Si les sciences de l’éducation en France, en tant que discipline encore jeune, cherchent souvent à s’affirmer par des voies tentées par le scientisme, pour Rémi Hess les sciences humaines ne peuvent s’appuyer sur les mêmes fondements que les sciences de la nature. Il s’agit de considérer que les sciences humaines ne font encore que débuter, l’inventivité doit y prédominer. Il est important de s’approprier les outils scientifiques, mais il ne s’agit que d’un matériau, bien d’autres éléments entrent dans le « travail de thèse », qu’il faut mettre à profit

Si le lecteur pourra l’utiliser comme tel et en tirer largement bénéfice, ce livre n’est cependant pas strictement un guide ou un manuel de recherche et d’écriture de la thèse, nous avons aussi affaire à un témoignage impliqué tenant du récit de vie professionnel. Des manuels existent, qui font entrer dans le processus de la recherche et de l’écriture. Rémi Hess reprend des thèmes identiques, mais il les confronte à ce qu’est devenue aujourd’hui l’université française, au concret des étudiants contemporains, à ce qu’il est devenu lui-même grâce à son accompagnement de recherche et d’écriture.

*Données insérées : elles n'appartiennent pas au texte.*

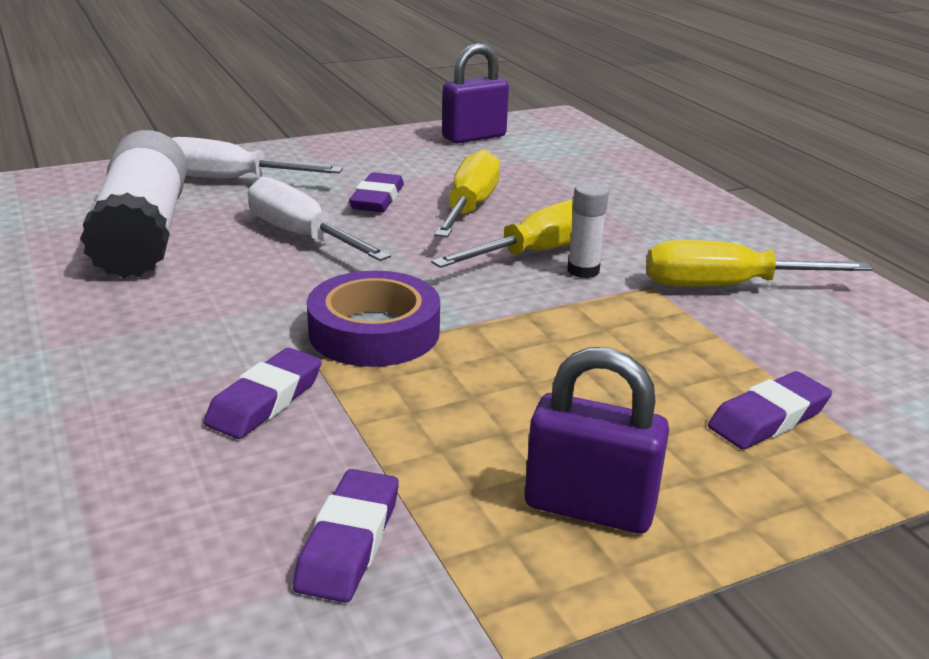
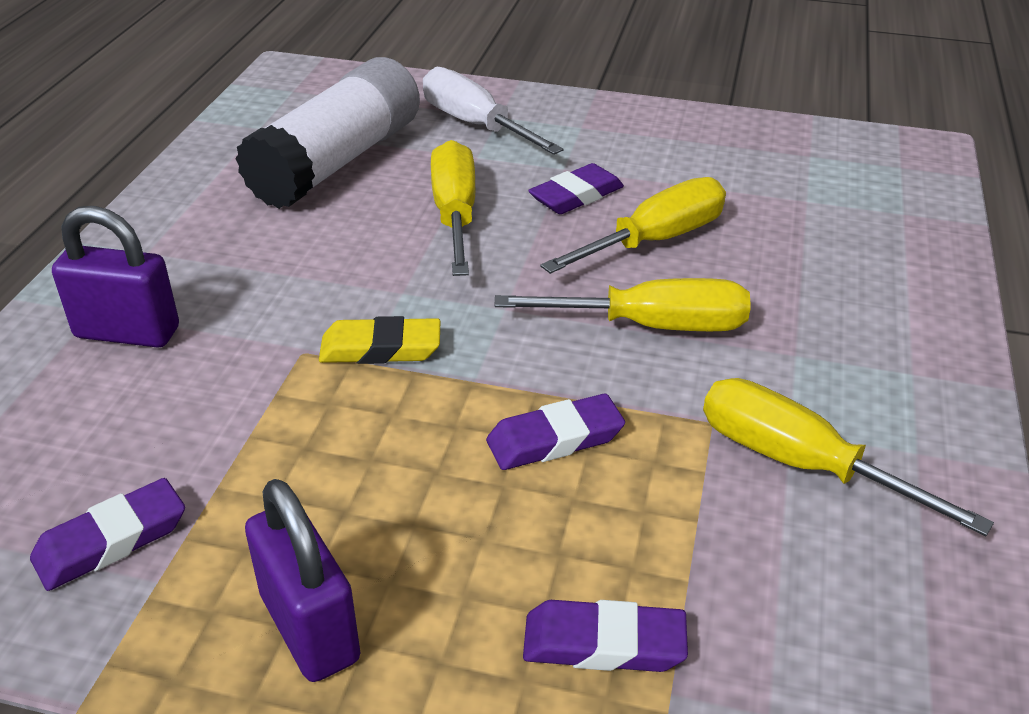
camera: 40 degrees right, 10 degrees up
(265, 400) = (218, 377): purple eraser -> purple eraser (555, 439)
(302, 236) = (455, 214): white screwdriver -> yellow screwdriver
(374, 331) = (380, 349): purple tape -> yellow eraser
(474, 137) = (784, 147): purple padlock -> purple padlock (127, 332)
(583, 271) = (664, 369): white glue stick -> none

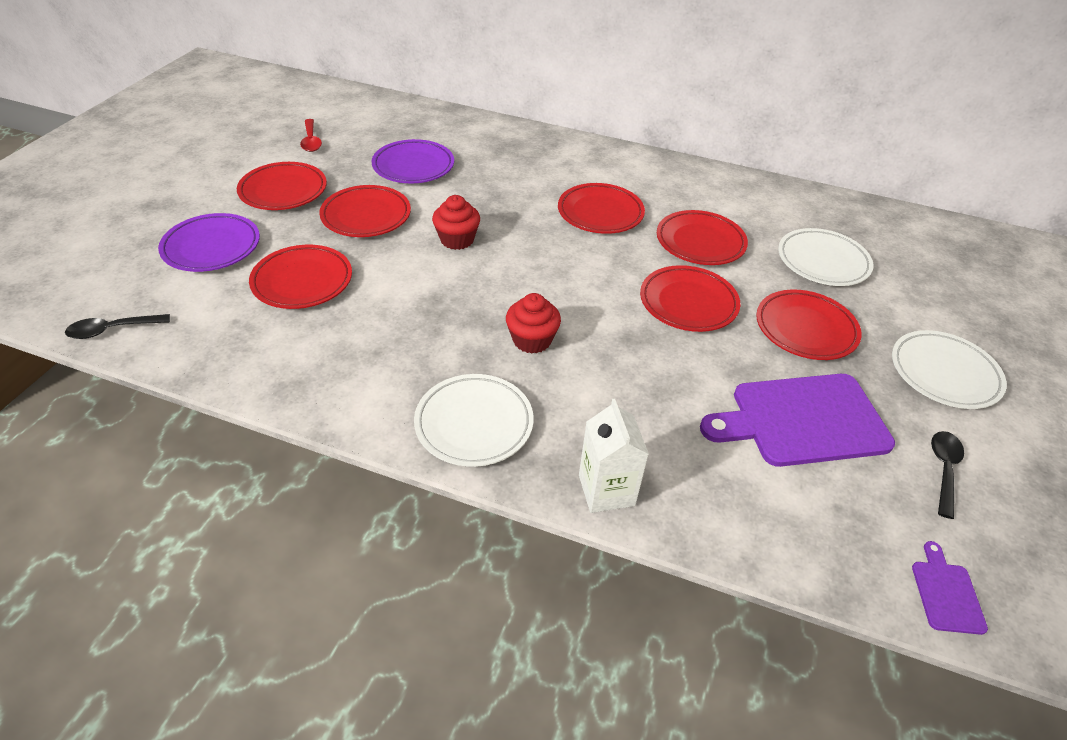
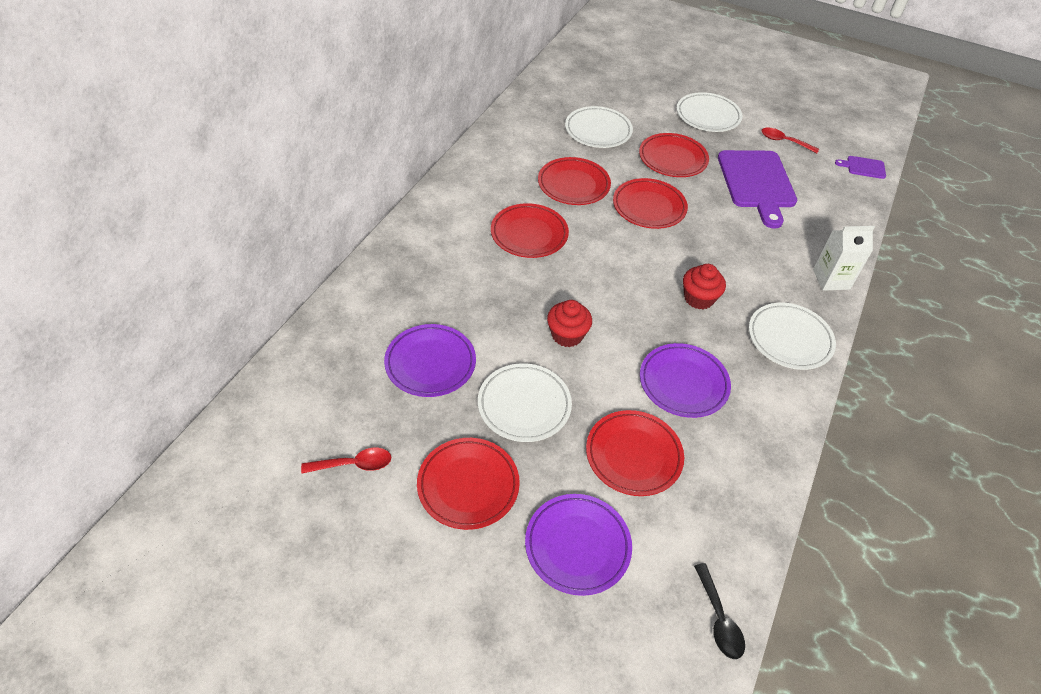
camera: 85 degrees left, 5 degrees up
(366, 216) = (524, 405): red plate -> white plate
(395, 320) = (683, 383): none -> purple plate
(943, 469) = (784, 141): black spoon -> red spoon

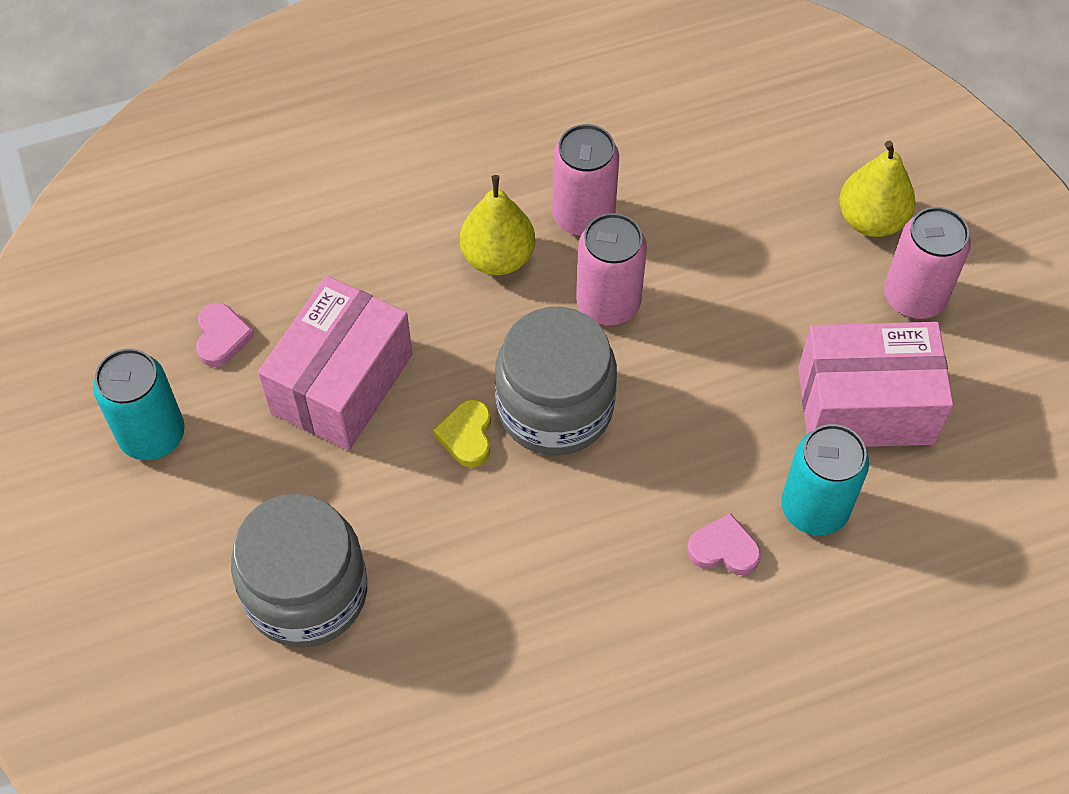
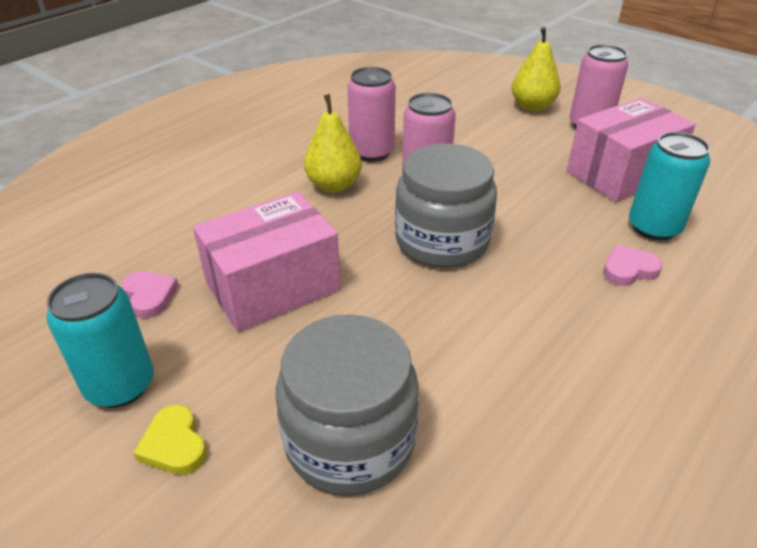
camera: 30 degrees left, 20 degrees down
(342, 383) = (273, 286): pink box -> pink box turned 60 degrees clockwise
(467, 435) = (395, 279): yellow heart -> yellow heart (174, 444)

Cette transmission amicale d’un savoir-faire rend la lecture aisée, en une sorte de promenade réflexive et impliquée au pays de la thèse. L’honnêteté de l’auteur, qui  pour mieux faire comprendre n’hésite pas à montrer les erreurs qui furent parfois les siennes lors de son apprentissage « tâtonnant » de la direction de recherche, achève de convaincre de l’utilité de cette lecture pour ceux qui désireraient entreprendre la rédaction d’une thèse, mais aussi pour ceux qui débuteraient dans le métier d’universitaire.